# Roof Sheathing Thickness



## Rooftopgolfer (Dec 4, 2020)

My state uses the 2015 IRC.  There has been substantial debate over the minimum acceptable thickness of plywood when used as roof sheathing.  There has been a lot of mis-quoting of the wrong section of the code.  After research I believe that you have to get to Table R503.2.1.1 which show that 3/8" plywood is only acceptable if there are panel clips spaced equally between 24" oc supports. Otherwise the plywood needs to be a minimum of 7/16".  Can anyone provide additional information, confirmation, or dissent?  Thanks


----------



## Rick18071 (Dec 4, 2020)

Table  R503.2.1.1 is for floors. Table R803.1 is for roof sheathing which requires 5/8 plywood with rafters 24" o.c. or less.


----------



## jeffc (Dec 4, 2020)

The American Plywood Association has pamphlet titled, APA Engineered Wood Construction Guide. Like the codes, you need to look at the footnotes. The answer is... it depends.  Table 33 on page 79 gives the full story. 3/8 plywood at 24", yes, clips are required. 7/16 plywood at 24", No clips required.


----------



## e hilton (Dec 4, 2020)

jeffc said:


> . 3/8 plywood at 24", Yes. 7/16 plywood at 24", No.


3/8 is thinner than 7/16 ...


----------



## jeffc (Dec 4, 2020)

e hilton said:


> 3/8 is thinner than 7/16 ...


Thanks, I made a couple of edits and hope I cleared that up.


----------



## rogerpa (Dec 4, 2020)

Table R803.1 is for lumber wood sheathing.
TABLE R503.2.1.1(1) ALLOWABLE SPANS AND LOADS FOR WOOD STRUCTURAL PANELS FOR ROOF AND SUBFLOOR SHEATHING AND COMBINATION SUBFLOOR UNDERLAYMENT gives allowable spans for rated plywood.


----------



## mtlogcabin (Dec 4, 2020)

You also have to look at the maximum live load of 30 psf for 3/8 at 24" centers. Will not work in my snow load area


----------



## Mark K (Dec 5, 2020)

Even if the  code says 3/8 plywood complies with the code you may be better served by using at least 1/2' plywood.  Check the plywood rating since not all 3/8" plywood is the same.


----------



## Glenn (Dec 5, 2020)

Rick18071 said:


> Table  R503.2.1.1 is for floors. Table R803.1 is for roof sheathing which requires 5/8 plywood with rafters 24" o.c. or less.

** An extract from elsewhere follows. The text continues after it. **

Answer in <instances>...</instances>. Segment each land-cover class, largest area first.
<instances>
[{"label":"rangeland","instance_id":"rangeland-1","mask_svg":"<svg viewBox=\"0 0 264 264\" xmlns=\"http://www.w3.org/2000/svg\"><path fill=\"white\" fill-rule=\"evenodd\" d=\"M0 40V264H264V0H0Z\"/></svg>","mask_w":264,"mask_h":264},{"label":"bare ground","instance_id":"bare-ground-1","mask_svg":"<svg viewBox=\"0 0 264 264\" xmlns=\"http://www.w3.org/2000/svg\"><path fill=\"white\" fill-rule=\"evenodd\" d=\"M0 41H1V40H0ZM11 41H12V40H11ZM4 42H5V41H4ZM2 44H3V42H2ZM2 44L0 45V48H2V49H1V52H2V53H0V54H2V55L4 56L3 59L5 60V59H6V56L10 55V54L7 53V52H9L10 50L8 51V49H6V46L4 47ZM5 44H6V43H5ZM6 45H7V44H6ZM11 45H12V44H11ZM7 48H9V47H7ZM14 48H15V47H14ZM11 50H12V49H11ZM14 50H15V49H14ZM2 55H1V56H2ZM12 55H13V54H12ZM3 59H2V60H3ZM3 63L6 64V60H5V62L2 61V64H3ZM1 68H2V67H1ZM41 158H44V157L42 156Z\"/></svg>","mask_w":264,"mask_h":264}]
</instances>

R803.1 is for lumber sheathing.  Real wood.  Plywood is a wood structural panel covered in R803.2.2 which points you to R503.2.1.1

There is a lot of cross over between chapters 5, 6, and 8, so don't just go with the chapter titles of floor, wall, roof.


----------



## Glenn (Dec 5, 2020)

The APA E30 provides more details and is a direct reference standard for design.  https://www.apawood.org/publication-search?q=e30&tid=1


----------



## Paul Sweet (Dec 7, 2020)

I found out the hard way many moons ago that 3/8" or 1/2" plywood roof sheathing will buckle and warp, even with clips, so I have specified 5/8" ever since.  OSB might be more dimensionally stable, but plywood has better nail-holding ability.


----------



## ADAguy (Dec 7, 2020)

Mark K said:


> Even if the  code says 3/8 plywood complies with the code you may be better served by using at least 1/2' plywood.  Check the plywood rating since not all 3/8" plywood is the same.


Must be T & G or not?


----------



## jeffc (Dec 7, 2020)

The plywood should have a stamp that tells you the span. 24/0 means 24" oc on roof (may need clips) and 24/16 means 24" oc for roof and 16" oc for floor. If you like springy roofs and floors, these minimums are for you.


----------